## Exercise goal:
Throughout the entries below, report every line where "from" is found.

#### Data records

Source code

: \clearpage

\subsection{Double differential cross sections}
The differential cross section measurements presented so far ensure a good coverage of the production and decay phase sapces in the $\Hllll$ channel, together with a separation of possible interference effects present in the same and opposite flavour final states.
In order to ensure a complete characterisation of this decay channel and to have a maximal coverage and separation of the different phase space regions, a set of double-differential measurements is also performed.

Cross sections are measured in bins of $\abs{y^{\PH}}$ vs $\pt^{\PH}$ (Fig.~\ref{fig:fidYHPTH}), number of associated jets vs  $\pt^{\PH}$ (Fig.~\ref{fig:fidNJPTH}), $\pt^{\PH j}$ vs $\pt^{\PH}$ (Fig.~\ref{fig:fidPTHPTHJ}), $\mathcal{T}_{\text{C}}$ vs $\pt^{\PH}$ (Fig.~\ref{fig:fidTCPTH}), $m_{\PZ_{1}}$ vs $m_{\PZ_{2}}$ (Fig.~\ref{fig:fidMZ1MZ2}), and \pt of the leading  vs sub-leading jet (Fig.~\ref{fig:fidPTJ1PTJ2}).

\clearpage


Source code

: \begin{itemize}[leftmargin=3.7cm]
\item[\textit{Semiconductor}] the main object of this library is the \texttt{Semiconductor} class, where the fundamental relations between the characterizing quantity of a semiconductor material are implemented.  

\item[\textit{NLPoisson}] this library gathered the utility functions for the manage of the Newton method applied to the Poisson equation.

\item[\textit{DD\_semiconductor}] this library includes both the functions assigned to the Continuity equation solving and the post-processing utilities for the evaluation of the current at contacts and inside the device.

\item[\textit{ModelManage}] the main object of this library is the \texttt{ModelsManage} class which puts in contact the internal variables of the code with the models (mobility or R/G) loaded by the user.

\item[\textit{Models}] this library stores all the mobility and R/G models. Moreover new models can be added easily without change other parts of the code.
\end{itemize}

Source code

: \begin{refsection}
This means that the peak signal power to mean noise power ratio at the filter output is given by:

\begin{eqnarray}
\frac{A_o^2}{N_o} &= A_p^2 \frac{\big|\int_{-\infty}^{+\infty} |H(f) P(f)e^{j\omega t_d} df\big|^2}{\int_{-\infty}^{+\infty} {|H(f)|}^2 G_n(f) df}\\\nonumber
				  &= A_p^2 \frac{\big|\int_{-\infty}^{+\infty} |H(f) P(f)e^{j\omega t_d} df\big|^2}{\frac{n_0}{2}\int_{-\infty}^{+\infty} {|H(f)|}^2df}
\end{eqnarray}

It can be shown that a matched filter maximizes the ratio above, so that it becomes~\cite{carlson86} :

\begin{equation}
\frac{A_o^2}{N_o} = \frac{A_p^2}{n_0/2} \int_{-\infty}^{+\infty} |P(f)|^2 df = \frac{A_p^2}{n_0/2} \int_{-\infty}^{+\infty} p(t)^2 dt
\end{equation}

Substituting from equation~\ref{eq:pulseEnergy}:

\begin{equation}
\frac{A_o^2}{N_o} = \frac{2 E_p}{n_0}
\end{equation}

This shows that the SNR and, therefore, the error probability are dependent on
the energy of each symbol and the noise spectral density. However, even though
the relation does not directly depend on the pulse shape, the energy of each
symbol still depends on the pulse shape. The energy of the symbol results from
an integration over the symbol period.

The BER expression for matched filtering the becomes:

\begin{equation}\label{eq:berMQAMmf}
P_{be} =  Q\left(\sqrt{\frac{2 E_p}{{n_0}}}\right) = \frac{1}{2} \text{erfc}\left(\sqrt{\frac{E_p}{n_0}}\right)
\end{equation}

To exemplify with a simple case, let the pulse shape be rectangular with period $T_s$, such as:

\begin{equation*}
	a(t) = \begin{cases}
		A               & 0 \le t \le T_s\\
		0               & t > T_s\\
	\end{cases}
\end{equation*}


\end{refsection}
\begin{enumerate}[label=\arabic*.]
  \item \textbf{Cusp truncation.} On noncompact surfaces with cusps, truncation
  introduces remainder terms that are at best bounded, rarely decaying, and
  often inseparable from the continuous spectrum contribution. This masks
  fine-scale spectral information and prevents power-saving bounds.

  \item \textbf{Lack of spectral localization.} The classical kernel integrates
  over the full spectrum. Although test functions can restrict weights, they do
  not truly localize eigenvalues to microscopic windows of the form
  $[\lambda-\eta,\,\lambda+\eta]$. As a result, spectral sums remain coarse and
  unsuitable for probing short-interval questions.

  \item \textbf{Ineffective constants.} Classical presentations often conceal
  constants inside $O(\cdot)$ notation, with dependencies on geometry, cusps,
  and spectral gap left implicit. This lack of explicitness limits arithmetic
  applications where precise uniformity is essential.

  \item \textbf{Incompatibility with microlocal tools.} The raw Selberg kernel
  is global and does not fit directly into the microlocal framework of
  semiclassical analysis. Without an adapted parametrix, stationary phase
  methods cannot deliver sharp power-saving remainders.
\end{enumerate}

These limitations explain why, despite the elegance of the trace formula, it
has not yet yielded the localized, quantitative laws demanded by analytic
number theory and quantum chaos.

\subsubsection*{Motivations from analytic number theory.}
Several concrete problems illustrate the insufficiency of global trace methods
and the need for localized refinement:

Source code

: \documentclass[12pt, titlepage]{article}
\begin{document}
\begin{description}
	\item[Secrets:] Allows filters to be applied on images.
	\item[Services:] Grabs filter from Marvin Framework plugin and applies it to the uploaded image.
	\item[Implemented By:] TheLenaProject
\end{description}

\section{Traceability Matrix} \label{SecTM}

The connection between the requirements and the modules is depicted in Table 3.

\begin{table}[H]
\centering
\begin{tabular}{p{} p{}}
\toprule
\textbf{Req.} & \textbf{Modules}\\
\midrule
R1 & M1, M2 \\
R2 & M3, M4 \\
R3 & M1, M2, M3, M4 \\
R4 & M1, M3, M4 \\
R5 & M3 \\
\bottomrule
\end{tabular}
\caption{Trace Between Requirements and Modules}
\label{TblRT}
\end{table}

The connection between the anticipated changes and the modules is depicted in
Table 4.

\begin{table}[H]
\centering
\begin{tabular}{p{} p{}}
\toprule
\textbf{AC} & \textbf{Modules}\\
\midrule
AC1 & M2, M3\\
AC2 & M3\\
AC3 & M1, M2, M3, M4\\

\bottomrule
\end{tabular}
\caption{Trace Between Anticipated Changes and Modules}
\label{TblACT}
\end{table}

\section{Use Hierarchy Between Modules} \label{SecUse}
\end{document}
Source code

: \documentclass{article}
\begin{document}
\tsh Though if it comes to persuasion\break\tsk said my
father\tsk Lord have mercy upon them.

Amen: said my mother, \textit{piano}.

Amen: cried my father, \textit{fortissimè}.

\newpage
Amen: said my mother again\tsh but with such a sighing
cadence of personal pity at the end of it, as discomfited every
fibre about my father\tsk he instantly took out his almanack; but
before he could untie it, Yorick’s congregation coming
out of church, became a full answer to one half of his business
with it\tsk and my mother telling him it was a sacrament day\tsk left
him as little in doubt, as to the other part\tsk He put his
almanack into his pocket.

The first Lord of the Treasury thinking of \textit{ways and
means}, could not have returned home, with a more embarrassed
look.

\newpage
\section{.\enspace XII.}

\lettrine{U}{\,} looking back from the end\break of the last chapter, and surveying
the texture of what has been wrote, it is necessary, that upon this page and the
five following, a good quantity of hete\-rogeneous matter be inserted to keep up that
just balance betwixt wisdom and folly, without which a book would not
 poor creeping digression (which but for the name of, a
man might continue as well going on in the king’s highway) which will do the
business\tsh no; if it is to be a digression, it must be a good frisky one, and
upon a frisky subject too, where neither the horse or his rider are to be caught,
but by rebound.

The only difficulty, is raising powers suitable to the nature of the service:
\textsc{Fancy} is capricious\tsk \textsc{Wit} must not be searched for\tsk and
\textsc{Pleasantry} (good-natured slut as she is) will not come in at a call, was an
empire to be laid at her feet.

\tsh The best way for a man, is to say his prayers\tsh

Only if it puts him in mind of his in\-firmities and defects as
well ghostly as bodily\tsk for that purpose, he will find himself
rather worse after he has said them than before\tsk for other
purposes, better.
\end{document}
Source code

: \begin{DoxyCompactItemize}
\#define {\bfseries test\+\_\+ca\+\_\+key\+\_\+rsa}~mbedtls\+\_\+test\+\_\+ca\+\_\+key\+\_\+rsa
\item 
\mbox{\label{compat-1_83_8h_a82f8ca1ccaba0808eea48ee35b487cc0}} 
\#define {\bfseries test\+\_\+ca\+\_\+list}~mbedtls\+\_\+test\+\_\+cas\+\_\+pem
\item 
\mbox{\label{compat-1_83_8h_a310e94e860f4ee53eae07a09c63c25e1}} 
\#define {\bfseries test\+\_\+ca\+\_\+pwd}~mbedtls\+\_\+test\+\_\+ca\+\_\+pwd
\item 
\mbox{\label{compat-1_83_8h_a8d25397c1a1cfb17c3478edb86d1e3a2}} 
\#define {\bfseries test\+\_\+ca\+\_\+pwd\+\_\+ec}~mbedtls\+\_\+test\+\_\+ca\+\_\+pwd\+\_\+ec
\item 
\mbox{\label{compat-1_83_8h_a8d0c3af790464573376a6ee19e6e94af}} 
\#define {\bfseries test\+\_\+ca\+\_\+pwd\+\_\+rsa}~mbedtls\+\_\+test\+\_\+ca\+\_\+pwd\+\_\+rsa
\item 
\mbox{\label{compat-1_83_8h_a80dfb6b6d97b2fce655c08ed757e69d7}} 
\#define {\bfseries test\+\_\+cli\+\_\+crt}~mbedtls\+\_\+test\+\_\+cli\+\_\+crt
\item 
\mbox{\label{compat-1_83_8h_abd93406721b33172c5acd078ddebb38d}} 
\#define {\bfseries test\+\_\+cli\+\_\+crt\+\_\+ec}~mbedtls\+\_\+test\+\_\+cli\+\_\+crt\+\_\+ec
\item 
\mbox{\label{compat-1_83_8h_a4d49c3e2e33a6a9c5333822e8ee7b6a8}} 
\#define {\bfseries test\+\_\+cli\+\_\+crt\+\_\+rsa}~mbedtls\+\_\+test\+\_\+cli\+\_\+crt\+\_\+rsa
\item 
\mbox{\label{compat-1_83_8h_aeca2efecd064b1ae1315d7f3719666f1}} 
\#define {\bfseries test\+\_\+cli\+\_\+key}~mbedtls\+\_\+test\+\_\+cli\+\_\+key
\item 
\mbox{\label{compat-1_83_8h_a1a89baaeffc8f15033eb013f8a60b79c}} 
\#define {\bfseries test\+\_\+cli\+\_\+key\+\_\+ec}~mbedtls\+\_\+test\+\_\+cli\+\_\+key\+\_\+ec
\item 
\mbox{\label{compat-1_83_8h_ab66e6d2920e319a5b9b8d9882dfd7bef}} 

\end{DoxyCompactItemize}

########

## Task result:
Substituting from equation~\ref{eq:pulseEnergy}:
symbol still depends on the pulse shape. The energy of the symbol results from
  often inseparable from the continuous spectrum contribution. This masks
\subsubsection*{Motivations from analytic number theory.}
	\item[Services:] Grabs filter from Marvin Framework plugin and applies it to the uploaded image.
\lettrine{U}{\,} looking back from the end\break of the last chapter, and surveying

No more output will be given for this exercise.